At the 2004 Summer Olympics in Athens, the Dutch team finished sixth. Draijer threw 2 2/3 innings, allowing two unearned runs. Originally, he was not selected for the 2008 Summer Olympics but joined the team after an injury to fellow reliever Loek van Mil Draijer pitched in three games, allowing one run in 1 2/3 innings as the Dutch finished in seventh place.

Draijer pitched in one 2006 World Baseball Classic (WBC) game, allowing a home run to Carlos Beltrán of Puerto Rico. Draijer hit the next batter, Javy López, which drew a warning from the umpire.
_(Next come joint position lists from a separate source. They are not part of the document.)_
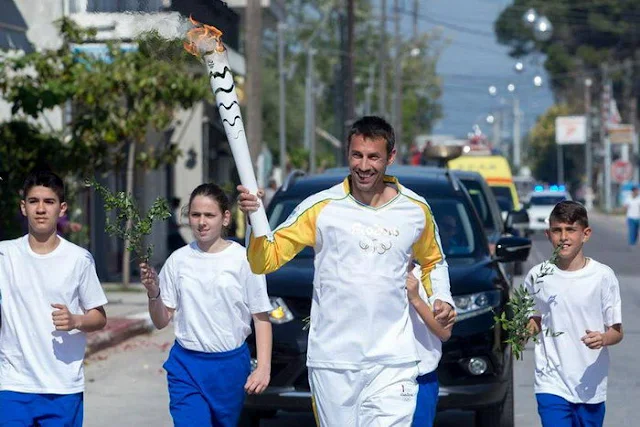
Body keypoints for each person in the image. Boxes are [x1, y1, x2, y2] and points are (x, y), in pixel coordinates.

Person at [237, 115, 456, 426]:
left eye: (373, 157)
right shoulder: (321, 208)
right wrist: (255, 221)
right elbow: (264, 260)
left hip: (393, 360)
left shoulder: (415, 210)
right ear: (348, 155)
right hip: (333, 360)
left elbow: (434, 261)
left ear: (390, 157)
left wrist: (442, 298)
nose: (363, 166)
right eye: (357, 155)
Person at [139, 183, 273, 427]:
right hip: (186, 367)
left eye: (209, 215)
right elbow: (161, 320)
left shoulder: (244, 259)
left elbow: (261, 317)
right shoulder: (178, 260)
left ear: (225, 218)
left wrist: (263, 368)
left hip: (230, 368)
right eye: (195, 214)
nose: (201, 222)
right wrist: (154, 293)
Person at [0, 170, 108, 427]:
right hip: (13, 384)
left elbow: (99, 317)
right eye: (33, 201)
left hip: (62, 386)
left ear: (62, 209)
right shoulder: (5, 254)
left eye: (48, 202)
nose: (40, 209)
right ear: (23, 207)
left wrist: (75, 320)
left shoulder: (78, 259)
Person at [525, 201, 623, 427]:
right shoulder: (537, 276)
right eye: (557, 230)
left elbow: (617, 332)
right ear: (548, 234)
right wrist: (524, 329)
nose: (563, 237)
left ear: (585, 234)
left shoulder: (602, 276)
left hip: (590, 383)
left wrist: (603, 338)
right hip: (551, 381)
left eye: (570, 230)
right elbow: (534, 318)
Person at [406, 263, 452, 427]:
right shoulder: (372, 275)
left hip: (420, 377)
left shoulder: (430, 276)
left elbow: (445, 332)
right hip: (379, 373)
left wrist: (416, 299)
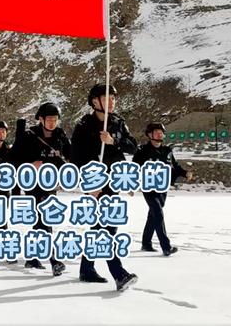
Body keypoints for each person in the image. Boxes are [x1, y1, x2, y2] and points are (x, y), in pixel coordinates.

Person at [71, 83, 138, 291]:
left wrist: (113, 140)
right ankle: (119, 273)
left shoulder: (117, 122)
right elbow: (76, 158)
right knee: (108, 228)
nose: (111, 102)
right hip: (95, 183)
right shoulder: (84, 125)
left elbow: (132, 146)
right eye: (107, 98)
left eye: (113, 98)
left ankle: (86, 269)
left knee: (101, 227)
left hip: (114, 180)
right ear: (94, 101)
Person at [13, 102, 70, 277]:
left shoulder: (60, 136)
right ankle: (54, 260)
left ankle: (32, 257)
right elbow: (13, 159)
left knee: (41, 222)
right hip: (33, 185)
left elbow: (71, 155)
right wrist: (30, 164)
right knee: (45, 220)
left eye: (55, 119)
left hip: (51, 184)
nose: (52, 122)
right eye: (49, 119)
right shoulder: (29, 136)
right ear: (41, 119)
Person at [133, 122, 193, 256]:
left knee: (153, 215)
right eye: (156, 132)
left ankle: (146, 243)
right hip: (148, 187)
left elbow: (175, 166)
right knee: (158, 213)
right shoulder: (142, 151)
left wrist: (185, 173)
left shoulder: (167, 151)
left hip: (163, 187)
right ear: (149, 135)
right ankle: (166, 247)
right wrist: (131, 185)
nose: (159, 135)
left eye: (161, 133)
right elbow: (133, 169)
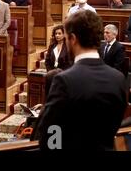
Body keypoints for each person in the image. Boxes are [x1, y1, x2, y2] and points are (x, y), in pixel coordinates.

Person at [37, 11, 128, 150]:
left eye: (67, 37)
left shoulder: (64, 80)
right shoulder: (119, 79)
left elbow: (50, 135)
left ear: (73, 39)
Draijer escaped the inning without allowing any more runs. He trained with the team ahead of the 2009 WBC but was not selected for the final roster.

Draijer joined the Dutch national team in 2001, pitching in the World Port Tournament and European championship. He won European championships with the Netherlands in 2001, 2003, 2005, and 2007. He was named the best pitcher at the 2006 Haarlem Baseball Week tournament after earning three saves in three games. He pitched the final inning of a seven-inning no-hitter against France in the 2010 European championship, allowing one walk. He also was part of the team in the 2005 and 2007 Baseball World Cup, 2006 Intercontinental Cup, and several other Haarlem Baseball Week tournaments.

Draijer also pitched in the Honkbal Hoofdklasse, the top Dutch baseball league. He was a bat boy for RCH-Pinguins growing up. In 1999, he moved to HCAW, and in 2005, he joined Pioniers, primarily working as a reliever. Aside from one season with RCH-Pinguins in 2009, he pitched with the Hoofddorp club through 2013, then made one appearance for RCH-Pinguins in August 2023. He was also a pitching coach with Pioniers from 2011 to 2014.

Several of Draijer's relatives also played baseball, including Max Draijer, who also won the NAIA World Series with the Tennessee Wesleyan Bulldogs in 2021.